Gayet neşeli görünüyordu Alanis. Karşıma oturdu. Biraz sonra gelen garsondan kola istedim, sonra tekrar ona döndüm. Güzel görünüyordu. Sarı saçları omuzlarına düşüyordu, narin bir yapısı vardı aslında; ama gerçekten asil davranışları olduğunu da gözlemlemiştim. Benden iki yaş küçüktü; ama ben yaşı takacak biri değildim. Eğlenmek isteyen herkesle eğlenebilirdi, değil mi? Saçlarımı geriye doğru attım. Pek çok şey yaşamıştım bu güne kadar, hangi olayın karakterimde büyük etkisi olduğunu tabi ki biliyordum. Annem. Topuk sesleri şeffaf salonu kaplarken içeri kan kırmızısı, harika bir elbiseyle girer, altın saçları parıldayarak dolgun dalgalar halinde beline dökülmektedir, deniz mavisi gözleri hırsla doludur, kırmızı, topuklu ayakkabıları yeri göğü inleterek tekrar yürür. Karşısındaki küçük, daha 7 yaşlarındaki kendi minyatürü olan kıza bakar, başını çevirir. Uzun, yine kan kırmızısı tırnakları, elindeki bir şeyi gizlemeye çalışır. Aynadaki yansımasına bakar, hafifçe gülümser, kıpkırmızı dolgun dudaklarıyla. Elindeki silahı yukarı kaldırır.

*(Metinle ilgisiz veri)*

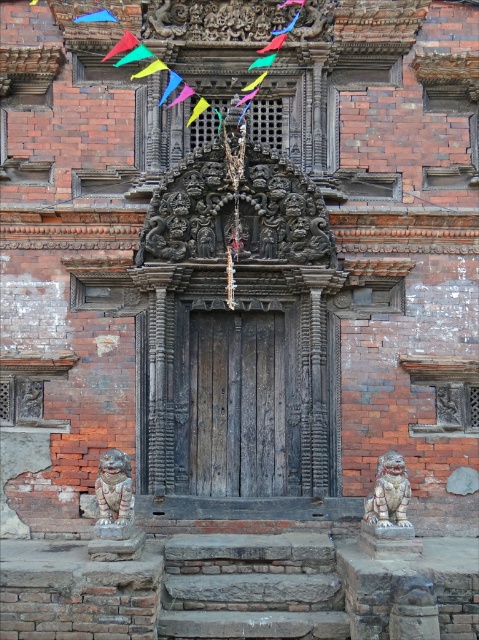
Is polished silver lion at lower left behind blue fabric flag at upper left?

No, it is not.

The image size is (479, 640). I want to click on polished silver lion at lower left, so click(114, 496).

Can you confirm if weathered wood door at center is wider than polished silver lion at lower left?

Indeed, weathered wood door at center has a greater width compared to polished silver lion at lower left.

Is weathered wood door at center thinner than polished silver lion at lower left?

In fact, weathered wood door at center might be wider than polished silver lion at lower left.

Between point (232, 394) and point (115, 534), which one is positioned behind?

The point (232, 394) is behind.

Locate an element on the screen. Image resolution: width=479 pixels, height=640 pixels. weathered wood door at center is located at coordinates (242, 403).

Between polished silver lion at lower left and white stone lion at lower right, which one is positioned lower?

polished silver lion at lower left is lower down.

Consider the image. Who is more distant from viewer, (118, 483) or (371, 492)?

The point (371, 492) is more distant.

The height and width of the screenshot is (640, 479). Identify the location of polished silver lion at lower left. (114, 496).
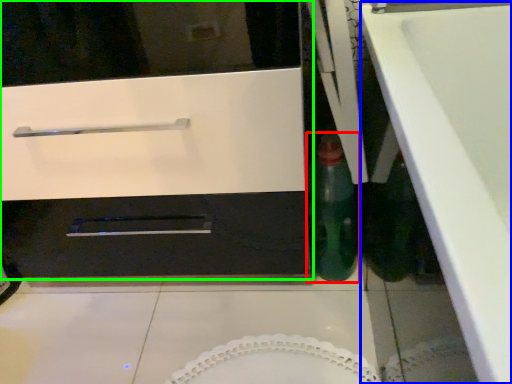
Question: Estimate the real-world distances between objects in this image. Which object is farther from bottle (highlighted by a red box), counter top (highlighted by a blue box) or oven (highlighted by a green box)?

Choices:
 (A) counter top
 (B) oven

Answer: (A)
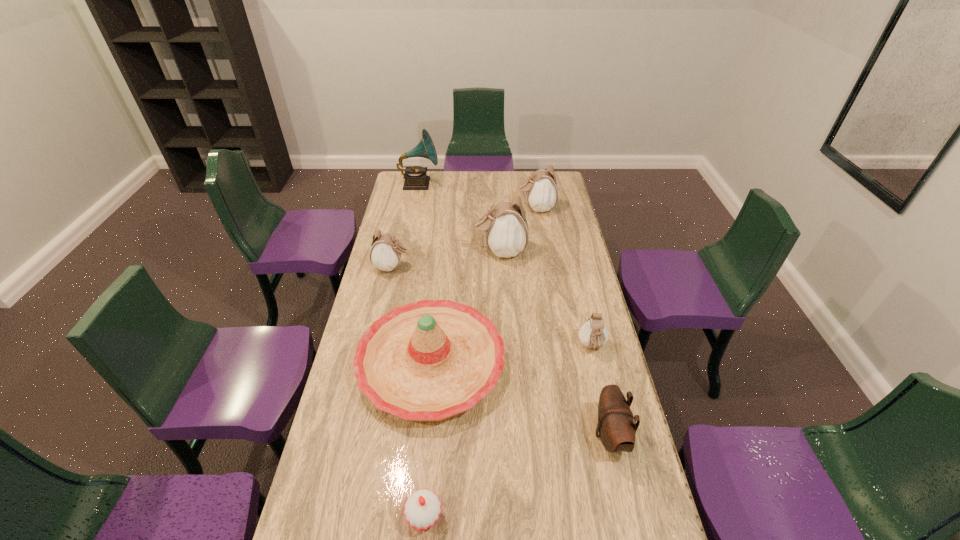
The height and width of the screenshot is (540, 960). What are the coordinates of `free point between the nearest white pouch and the fourth shortest pouch` in the screenshot? It's located at (564, 278).

Locate an element on the screen. This screenshot has width=960, height=540. free spot between the farthest object and the nearest pouch is located at coordinates (515, 309).

Identify which object is the third nearest to the nearest pouch. Please provide its 2D coordinates. Your answer should be formatted as a tuple, i.e. [(x, y)], where the tuple contains the x and y coordinates of a point satisfying the conditions above.

[(422, 509)]

Locate which object ranks sixth in proximity to the shortest pouch. Please provide its 2D coordinates. Your answer should be formatted as a tuple, i.e. [(x, y)], where the tuple contains the x and y coordinates of a point satisfying the conditions above.

[(541, 189)]

Image resolution: width=960 pixels, height=540 pixels. Identify the location of the third closest pouch to the shortest object. (385, 254).

You are a GUI agent. You are given a task and a screenshot of the screen. Output one action in this format:
    pyautogui.click(x=<x>, y=<y>)
    Task: Click on the fifth closest pouch relative to the sombrero
    The width and height of the screenshot is (960, 540).
    Given the screenshot: What is the action you would take?
    pyautogui.click(x=541, y=189)

Locate an element on the screen. The height and width of the screenshot is (540, 960). white pouch that is the second closest to the seventh nearest object is located at coordinates (385, 254).

Locate which white pouch is the fourth closest to the farthest object. Please provide its 2D coordinates. Your answer should be formatted as a tuple, i.e. [(x, y)], where the tuple contains the x and y coordinates of a point satisfying the conditions above.

[(593, 334)]

Image resolution: width=960 pixels, height=540 pixels. Identify the location of free space that satisfies the following two spatial constraints: 1. on the front-facing side of the third biggest white pouch; 2. on the right side of the red sombrero. (371, 364).

Where is `vacant space that satisfies the following two spatial constraints: 1. from the horn of the farthest object; 2. on the right side of the nearest object`? This screenshot has width=960, height=540. vacant space that satisfies the following two spatial constraints: 1. from the horn of the farthest object; 2. on the right side of the nearest object is located at coordinates (352, 517).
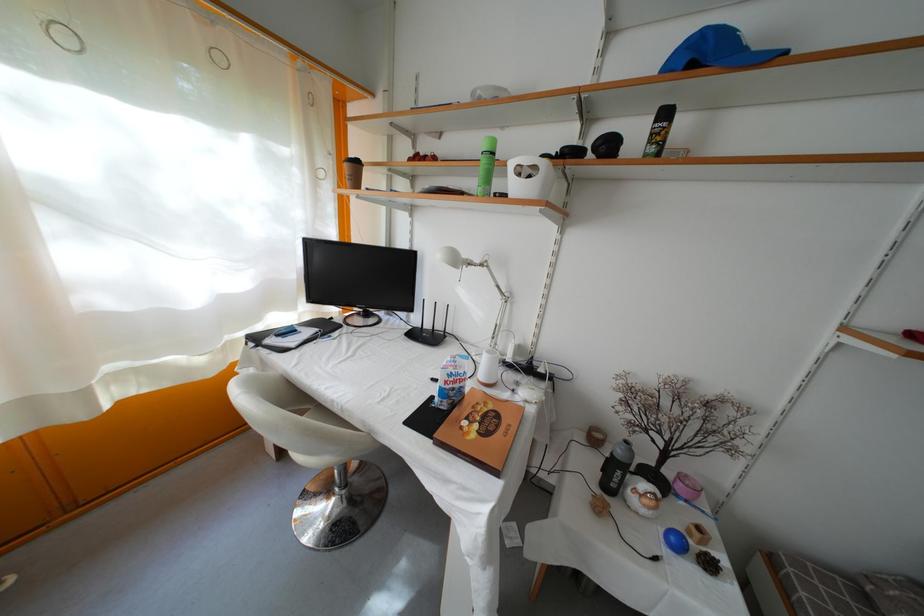
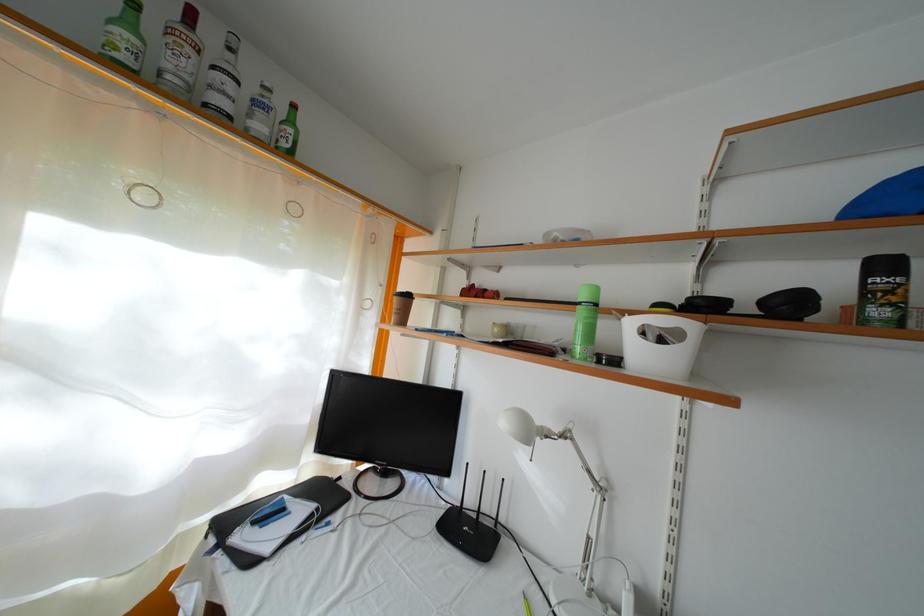
Where in the second image is the point corresponding to point 536,184 from the first image?

(667, 346)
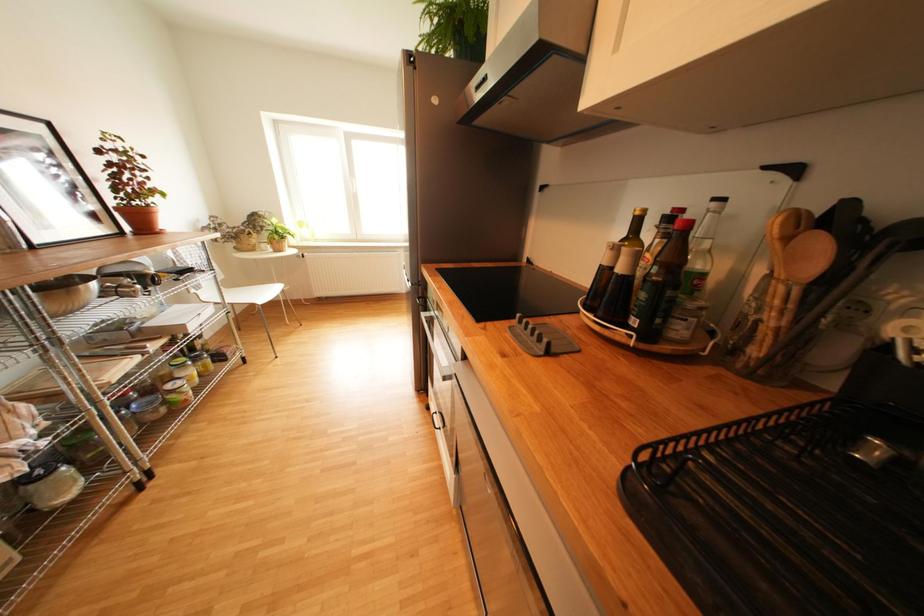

Küçük kız kadının ihtişamıyla gizlenmiş, karşısında duran ikiz kardeşine bakar. Korkmuştur kız, oysa diğeri çok mutludur. Annesi ne kadar güzeldir değil mi? Oysa... Silahtan çıkan ses, küçük kızı ürkütür ve geriye sıçrar kız. İkiz kardeşinin acınası bakışları en son kendine yönelmiştir, mavi gözleri en son onu görmüştür. Bembeyaz elbisesinde kırmızı bir leke belirir birden. Kan... İntikam,hırs, kötülük, nefret! Annesinin elbisesinin kumaşını mı çaldı acaba küçük kız? O yüzden mi her yeri kan rengine bulandı? Ama hayır, küçük kız yere düşer. Ölmüştür... Annemin ikiz kız kardeşimi öldürüşü, gözlerimin önüne gelip duruyordu hep. Bunu nasıl buluyordum? Annemden nefret mi ediyordum? Hayır. Hatta annem, benim idolümdü bile denilebilir. Gözlerimde biriken yaşlar acıdan değil, özlem sadece...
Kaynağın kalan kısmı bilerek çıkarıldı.